Gönüllü Türk doktorları yıllardır Afrika'ya, Lübnan'a, Filistin'e derman oldu, olmaya devam ediyor.
Libya'da geçtiğimiz aylarda meydana gelen iç karışıklıkta yaralananların imdadına yine Türkiye koştu. Yüzlerce Libyalı yaralı, gemilerle, uçaklarla alınıp Türkiye'ye getirilerek tedavi edildi ve sağlıklarına kavuşmuş olarak ülkelerine gönderildi.''
-''YARDIMI SEVMEMİZ HEM TÜRKLÜK HEM DE İSLAMİYETLE İLGİLİ''-
Türk Kültürü ve Sanat Derneği Başkanı, Celal Bayar Üniversitesi Tıp Fakültesi Öğretim Üyesi Prof. Dr.
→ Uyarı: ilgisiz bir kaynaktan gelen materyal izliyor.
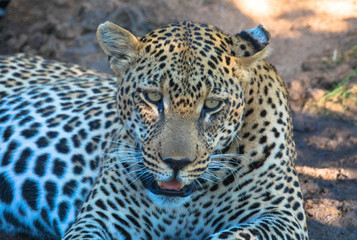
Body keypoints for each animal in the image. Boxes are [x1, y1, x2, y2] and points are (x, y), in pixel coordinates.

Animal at [0, 21, 306, 240]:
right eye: (153, 97)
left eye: (212, 104)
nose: (176, 163)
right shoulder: (99, 218)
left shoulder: (283, 216)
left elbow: (236, 236)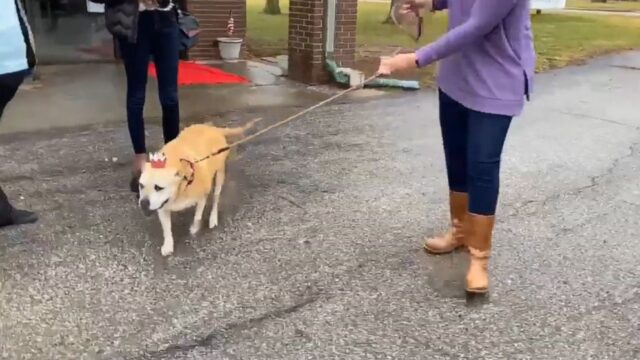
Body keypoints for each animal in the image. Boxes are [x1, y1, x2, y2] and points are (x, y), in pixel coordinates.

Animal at [139, 119, 258, 255]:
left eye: (158, 187)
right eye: (141, 185)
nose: (143, 202)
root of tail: (214, 129)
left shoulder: (201, 197)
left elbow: (197, 216)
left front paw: (194, 228)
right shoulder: (162, 206)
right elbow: (167, 229)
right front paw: (168, 245)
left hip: (219, 175)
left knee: (216, 198)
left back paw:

Ali Vefa Yücetürk, AA muhabirine yaptığı açıklamada, bu yardımseverliğin iki etkene bağlı olduğunu belirterek, ''Bunu bir Türk kültürü, bir de İslam kültürüyle açıklamak mümkün'' dedi.
Tarih boyunca Türklerin her daim ''Mağdur'' tarafın yanında olduğunu vurgulayan Yücetürk, ''Türk insanında bariz bir şekilde zayıf olanı, güçsüz, muhtaç olanı korumak, onun yanında olmak gibi bir yaradılış özelliği var'' dedi.
İslamiyetin getirdiği gelenek ve davranışların da bunda etkisi olduğunu dile getiren Yücetürk, ''Hazreti Muhammed'in 'komşusu açken tok yatan bizden değildir' şeklinde net bir tavrı var. Sosyal dayanışma ve yardımlaşma hem bu şekilde taltif ediliyor hem de fitre ve zekat gibi İslam dininin mecburiyetleri arasında da yer alıyor. Ekonomik olarak alt tabaka ile yukarıdaki tabakayı birbirinden dağların ayırmasına müsaade edilmemeye çalışılıyor'' diye konuştu.
Prof. Dr. Yücetürk, bu yardım elinin sadece ''Kendimiz gibi'' olanlara değil, başka dinden, başka ırktan insanlara da ulaştırılmasının altında yatan nedeni ise, ''Çünkü Allah'ın yarattığıdır insan, Yahudi de olsa, Hristiyan da olsa, Afrikalı ya da Eskimo da olsa, neticede Allah'ın yarattığıdır. 'Yaradılanı severim Yaradan'dan ötürü'dür. Ama Türkler tarih sahnesine çıktığından beri var bu yardımseverlik. Müslümanlıkla bu özellik güçlenmiş, kurumsal kimlik kazanmıştır'' diye açıkladı.